As things stand now, the law is weighted against the rape victim. She has to deal with an apathetic police machinery which is lax in recording medical evidence and she has to contend with a societal mindset which veers towards the belief that the victim must have asked for it. The stigma attached to rape is so great that many prefer to suffer in silence for the sake of their family’s honour. That women judges will preside over rape cases wherever possible is bound to be of solace to victims. The two-month deadline for completion of trials is also a shot in the arm for victims who, in the past, have been forced to relive their trauma repeatedly in the courts, often in the presence of the rapist. To allow a woman to record evidence in her home is another path-breaking proposal that the government has suggested and this is particularly useful in the case of child victims. The provision that the victim will be questioned only in the presence of her parents or a social worker will eliminate the often prurient line of inquiry that the police take in order to harass women. The right to appeal an acquittal, until now the sole prerogative of the State, has been given to the victim.
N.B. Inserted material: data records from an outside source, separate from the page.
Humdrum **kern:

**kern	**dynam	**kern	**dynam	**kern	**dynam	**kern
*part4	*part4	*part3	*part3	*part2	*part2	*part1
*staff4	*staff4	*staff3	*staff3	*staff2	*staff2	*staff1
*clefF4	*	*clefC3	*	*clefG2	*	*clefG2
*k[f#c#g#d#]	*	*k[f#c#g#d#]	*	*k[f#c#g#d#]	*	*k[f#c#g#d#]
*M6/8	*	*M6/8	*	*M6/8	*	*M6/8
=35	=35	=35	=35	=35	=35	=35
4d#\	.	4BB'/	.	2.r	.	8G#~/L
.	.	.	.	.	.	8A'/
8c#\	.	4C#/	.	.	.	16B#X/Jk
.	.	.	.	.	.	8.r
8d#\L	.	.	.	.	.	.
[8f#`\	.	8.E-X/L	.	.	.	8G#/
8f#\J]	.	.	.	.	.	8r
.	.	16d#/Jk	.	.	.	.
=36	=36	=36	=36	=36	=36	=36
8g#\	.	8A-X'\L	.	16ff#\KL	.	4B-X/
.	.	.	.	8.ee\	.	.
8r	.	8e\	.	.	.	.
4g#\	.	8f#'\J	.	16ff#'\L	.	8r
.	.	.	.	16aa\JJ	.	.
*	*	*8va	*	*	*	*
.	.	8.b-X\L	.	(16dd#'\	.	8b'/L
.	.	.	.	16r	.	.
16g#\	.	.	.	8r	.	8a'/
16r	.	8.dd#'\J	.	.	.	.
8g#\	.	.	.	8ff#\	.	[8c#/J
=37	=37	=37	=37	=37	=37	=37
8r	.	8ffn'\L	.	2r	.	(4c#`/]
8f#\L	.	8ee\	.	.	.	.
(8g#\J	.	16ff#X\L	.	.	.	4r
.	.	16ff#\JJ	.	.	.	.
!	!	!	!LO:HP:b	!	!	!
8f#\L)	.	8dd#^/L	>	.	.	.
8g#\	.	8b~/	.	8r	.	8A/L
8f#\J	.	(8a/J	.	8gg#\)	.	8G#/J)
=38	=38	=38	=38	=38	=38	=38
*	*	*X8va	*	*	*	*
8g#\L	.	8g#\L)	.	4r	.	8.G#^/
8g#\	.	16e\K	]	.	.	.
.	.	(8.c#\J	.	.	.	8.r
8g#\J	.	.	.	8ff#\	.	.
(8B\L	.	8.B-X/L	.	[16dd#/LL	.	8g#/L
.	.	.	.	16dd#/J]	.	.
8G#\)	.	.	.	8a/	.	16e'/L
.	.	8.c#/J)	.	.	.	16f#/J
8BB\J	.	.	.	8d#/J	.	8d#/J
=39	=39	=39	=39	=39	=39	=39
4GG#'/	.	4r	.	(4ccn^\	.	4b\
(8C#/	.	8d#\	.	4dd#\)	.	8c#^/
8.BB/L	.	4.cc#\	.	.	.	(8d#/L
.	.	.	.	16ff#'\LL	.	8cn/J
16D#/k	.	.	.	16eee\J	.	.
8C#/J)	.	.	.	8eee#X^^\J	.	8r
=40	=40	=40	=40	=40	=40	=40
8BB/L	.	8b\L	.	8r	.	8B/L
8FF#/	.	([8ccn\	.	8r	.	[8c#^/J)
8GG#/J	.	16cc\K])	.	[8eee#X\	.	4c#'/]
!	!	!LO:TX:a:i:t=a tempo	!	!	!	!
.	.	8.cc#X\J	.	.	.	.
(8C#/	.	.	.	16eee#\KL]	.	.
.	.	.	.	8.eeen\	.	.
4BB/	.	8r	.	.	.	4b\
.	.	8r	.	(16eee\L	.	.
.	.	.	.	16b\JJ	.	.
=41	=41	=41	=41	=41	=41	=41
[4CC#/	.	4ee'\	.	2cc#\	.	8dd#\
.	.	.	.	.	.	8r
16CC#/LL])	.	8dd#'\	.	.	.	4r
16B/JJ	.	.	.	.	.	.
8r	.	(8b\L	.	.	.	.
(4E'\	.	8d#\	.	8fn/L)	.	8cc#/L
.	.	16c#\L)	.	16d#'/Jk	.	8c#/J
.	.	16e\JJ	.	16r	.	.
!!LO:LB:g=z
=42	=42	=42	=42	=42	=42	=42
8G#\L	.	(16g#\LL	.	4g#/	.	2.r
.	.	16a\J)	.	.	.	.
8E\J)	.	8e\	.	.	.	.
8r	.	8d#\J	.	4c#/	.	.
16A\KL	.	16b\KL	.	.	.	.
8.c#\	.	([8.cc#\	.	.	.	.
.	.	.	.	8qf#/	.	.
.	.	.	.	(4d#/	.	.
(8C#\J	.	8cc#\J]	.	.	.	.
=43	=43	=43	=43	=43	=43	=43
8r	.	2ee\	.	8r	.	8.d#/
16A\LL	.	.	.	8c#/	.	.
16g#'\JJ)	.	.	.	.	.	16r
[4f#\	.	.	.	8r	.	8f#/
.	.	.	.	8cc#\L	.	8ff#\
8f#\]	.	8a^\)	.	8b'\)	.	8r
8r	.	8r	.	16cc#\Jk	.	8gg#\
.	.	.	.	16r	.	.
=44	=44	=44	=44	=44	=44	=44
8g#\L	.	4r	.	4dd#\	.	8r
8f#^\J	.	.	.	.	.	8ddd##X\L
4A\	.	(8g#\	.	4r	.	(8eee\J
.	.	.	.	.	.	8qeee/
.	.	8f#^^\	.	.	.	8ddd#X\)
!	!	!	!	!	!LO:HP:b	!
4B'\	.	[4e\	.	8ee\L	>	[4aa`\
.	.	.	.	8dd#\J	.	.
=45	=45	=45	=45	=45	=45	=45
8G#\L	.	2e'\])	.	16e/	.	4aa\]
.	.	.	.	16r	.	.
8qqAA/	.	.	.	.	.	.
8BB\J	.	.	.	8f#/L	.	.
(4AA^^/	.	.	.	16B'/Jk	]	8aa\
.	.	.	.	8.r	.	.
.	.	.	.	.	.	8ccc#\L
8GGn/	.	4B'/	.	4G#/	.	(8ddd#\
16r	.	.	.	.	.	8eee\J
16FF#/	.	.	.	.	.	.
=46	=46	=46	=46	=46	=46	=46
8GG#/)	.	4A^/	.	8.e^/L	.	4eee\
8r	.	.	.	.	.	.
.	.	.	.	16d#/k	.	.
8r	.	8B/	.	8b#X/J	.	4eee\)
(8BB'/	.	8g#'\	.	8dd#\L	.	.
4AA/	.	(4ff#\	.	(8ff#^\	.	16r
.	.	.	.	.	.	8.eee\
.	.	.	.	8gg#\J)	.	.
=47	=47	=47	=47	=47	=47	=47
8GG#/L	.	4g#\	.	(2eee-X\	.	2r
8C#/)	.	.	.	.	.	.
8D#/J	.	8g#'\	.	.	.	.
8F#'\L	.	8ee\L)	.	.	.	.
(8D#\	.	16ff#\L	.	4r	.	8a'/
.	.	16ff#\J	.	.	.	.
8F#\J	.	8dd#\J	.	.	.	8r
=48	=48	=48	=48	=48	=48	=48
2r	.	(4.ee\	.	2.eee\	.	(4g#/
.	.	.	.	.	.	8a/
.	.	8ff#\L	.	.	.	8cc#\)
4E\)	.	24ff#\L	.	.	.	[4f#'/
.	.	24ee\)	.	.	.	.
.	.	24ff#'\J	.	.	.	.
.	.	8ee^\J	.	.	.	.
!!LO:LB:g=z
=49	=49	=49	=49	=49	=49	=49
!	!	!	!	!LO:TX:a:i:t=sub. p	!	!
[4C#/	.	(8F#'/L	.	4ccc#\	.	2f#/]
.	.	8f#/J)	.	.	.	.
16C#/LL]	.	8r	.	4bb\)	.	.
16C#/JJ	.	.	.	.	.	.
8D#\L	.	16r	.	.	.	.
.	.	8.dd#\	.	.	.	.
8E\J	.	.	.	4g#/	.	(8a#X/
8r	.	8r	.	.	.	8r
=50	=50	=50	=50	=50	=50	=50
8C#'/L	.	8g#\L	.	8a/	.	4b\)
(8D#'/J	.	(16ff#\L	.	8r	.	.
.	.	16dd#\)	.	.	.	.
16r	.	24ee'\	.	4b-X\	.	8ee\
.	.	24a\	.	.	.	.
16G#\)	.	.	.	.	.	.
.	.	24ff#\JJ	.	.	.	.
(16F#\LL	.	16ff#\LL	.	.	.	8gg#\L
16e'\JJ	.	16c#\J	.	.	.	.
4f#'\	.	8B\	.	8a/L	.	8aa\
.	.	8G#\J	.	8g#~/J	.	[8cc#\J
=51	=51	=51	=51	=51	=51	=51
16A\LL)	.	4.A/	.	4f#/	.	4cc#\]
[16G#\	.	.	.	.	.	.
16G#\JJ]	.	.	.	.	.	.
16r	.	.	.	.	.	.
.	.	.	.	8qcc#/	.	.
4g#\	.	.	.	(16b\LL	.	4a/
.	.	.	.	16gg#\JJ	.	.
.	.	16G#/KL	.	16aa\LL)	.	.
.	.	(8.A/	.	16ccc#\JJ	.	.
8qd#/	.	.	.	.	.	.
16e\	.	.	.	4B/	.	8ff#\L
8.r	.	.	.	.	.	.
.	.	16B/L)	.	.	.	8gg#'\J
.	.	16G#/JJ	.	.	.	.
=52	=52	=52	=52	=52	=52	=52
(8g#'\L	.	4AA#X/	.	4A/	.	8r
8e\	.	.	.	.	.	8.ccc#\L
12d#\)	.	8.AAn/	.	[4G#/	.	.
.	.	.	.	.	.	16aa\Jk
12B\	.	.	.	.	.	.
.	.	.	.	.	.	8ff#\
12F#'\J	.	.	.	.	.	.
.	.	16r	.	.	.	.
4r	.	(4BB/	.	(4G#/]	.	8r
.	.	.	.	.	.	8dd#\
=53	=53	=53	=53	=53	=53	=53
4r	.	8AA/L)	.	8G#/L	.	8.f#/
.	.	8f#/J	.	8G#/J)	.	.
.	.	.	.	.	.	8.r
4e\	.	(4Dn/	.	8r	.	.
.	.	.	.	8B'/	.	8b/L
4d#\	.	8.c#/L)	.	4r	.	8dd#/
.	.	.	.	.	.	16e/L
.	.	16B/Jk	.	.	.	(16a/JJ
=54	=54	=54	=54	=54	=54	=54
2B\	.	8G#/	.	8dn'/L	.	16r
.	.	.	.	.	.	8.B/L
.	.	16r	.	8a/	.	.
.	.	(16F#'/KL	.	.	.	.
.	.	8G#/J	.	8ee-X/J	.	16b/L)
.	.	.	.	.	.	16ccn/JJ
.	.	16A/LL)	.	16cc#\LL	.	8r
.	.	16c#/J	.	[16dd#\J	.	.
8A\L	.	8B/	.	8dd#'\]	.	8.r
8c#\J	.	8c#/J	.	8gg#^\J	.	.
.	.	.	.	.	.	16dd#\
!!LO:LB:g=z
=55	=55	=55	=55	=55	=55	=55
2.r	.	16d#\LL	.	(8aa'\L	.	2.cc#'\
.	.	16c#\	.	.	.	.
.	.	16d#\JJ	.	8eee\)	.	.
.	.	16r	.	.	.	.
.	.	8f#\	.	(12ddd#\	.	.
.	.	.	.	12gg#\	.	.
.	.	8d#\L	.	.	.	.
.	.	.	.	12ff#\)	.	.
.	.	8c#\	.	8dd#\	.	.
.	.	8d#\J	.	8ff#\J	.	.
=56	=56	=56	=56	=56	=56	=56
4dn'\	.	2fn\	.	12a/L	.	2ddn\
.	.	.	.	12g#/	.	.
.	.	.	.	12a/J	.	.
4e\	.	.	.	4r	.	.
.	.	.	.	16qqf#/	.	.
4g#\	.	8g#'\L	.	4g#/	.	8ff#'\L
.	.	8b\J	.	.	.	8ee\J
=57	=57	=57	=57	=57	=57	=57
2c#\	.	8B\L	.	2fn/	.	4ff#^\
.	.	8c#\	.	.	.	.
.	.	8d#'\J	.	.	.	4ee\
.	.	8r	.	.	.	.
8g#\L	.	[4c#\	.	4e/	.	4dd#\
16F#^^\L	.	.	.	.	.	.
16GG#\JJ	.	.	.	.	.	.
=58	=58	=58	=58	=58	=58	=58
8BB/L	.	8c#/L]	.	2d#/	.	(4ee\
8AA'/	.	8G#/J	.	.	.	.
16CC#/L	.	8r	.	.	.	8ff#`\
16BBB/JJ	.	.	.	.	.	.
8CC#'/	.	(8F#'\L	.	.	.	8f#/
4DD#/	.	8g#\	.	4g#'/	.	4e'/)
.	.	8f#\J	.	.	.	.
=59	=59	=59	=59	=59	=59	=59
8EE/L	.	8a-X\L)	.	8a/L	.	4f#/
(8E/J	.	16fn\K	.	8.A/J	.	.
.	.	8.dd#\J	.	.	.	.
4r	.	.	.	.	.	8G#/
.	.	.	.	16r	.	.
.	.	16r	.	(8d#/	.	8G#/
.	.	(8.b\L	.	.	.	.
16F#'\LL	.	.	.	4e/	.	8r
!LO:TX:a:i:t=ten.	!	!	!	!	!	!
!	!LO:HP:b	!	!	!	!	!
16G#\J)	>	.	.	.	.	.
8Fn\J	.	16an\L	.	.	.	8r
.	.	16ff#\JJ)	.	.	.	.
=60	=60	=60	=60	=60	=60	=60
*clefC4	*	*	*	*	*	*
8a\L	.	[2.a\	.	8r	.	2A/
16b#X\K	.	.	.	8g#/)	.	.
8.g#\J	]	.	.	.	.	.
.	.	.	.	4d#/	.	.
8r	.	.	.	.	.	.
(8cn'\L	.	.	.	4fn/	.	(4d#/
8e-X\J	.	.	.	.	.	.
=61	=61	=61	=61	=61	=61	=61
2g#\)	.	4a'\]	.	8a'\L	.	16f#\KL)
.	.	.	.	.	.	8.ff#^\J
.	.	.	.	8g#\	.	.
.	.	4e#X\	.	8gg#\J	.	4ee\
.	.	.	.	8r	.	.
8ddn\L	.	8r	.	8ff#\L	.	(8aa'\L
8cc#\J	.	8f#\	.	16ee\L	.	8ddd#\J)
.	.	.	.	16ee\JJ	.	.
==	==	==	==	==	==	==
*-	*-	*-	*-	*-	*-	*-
If implemented, these provisions will allow women to fight for justice and send a signal to offenders that they cannot exploit the law and get away with their crime. The state must also make an effort to generate awareness of the legal provisions available to victims. At the moment, the legal machinery is too intimidating, especially to someone who is already traumatised. This is where the state needs to work in partnership with local NGOs, especially in rural areas. It remains to be seen how well the new provisions will work. But at least the government has weighed in on the side of the victim, something it normally steers clear of.